本文
ファンタスマゴリー
原名:Fantasmagory
種類:エクストレ・ドゥ・パルファン
ブランド:ルイ・ヴィトン
調香師:ジャック・キャヴァリエ
発表年:2025年
対象性別:ユニセックス
価格:100ml/86,900円
公式ホームページ:ルイ・ヴィトン

「レ・ゼクストレ コレクション」=究極のルイ・ヴィトンの香り

©LOUIS VUITTON / Florian Joy
バニラは、私たちの記憶に直接語りかける香りであるため、常に香りのキーノートとして使われてきました。文化を超えて、ビスケットの味や甘さを通して、私たちを子供時代へと結びつけます。現代人は、あの心地よく優しい香りを真に求めているのです。
ブルボン種ではなくタヒチ種のバニラを使用した理由は、より繊細で複雑な香りで、ベルベットのような、まるでケーキのような質感で、母が牛乳を沸騰させる際に浸み込ませたバニラのさやの香りを思い出させてくれるからです。
低温冷凍した後、CO2抽出を行っているので、バニラのさやから最も純粋で自然由来の香りを引き出すことが出来ます。この工程により、原料のフローラルな香りとグルマンな香りの両方が保たれ、ピエール・エルメのマカロンとクレーム・アングレーズを掛け合わせたような味わいが生み出されているのです。
ジャック・キャヴァリエ
ルイ・ヴィトンがジャック・キャヴァリエを専属調香師にしたのは、2012年1月のことでした。そして、2016年9月15日、約70年ぶりにルイ・ヴィトンの香水「レ パルファン ルイ ヴィトン」が発売されることになりました。

提供データ

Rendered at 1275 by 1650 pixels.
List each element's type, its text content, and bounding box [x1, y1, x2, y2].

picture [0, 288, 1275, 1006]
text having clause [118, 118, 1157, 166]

指示内容
本文のうち、「低温冷凍した後、CO2抽出を」という言葉があるところから書き始め、「パルファン ルイ ヴィトン」が発売されることになりました。」まで書いたら止めて、一字も変えずに書き出してください。 データは本文とは別の資料です。

実行結果
低温冷凍した後、CO2抽出を行っているので、バニラのさやから最も純粋で自然由来の香りを引き出すことが出来ます。この工程により、原料のフローラルな香りとグルマンな香りの両方が保たれ、ピエール・エルメのマカロンとクレーム・アングレーズを掛け合わせたような味わいが生み出されているのです。
ジャック・キャヴァリエ
ルイ・ヴィトンがジャック・キャヴァリエを専属調香師にしたのは、2012年1月のことでした。そして、2016年9月15日、約70年ぶりにルイ・ヴィトンの香水「レ パルファン ルイ ヴィトン」が発売されることになりました。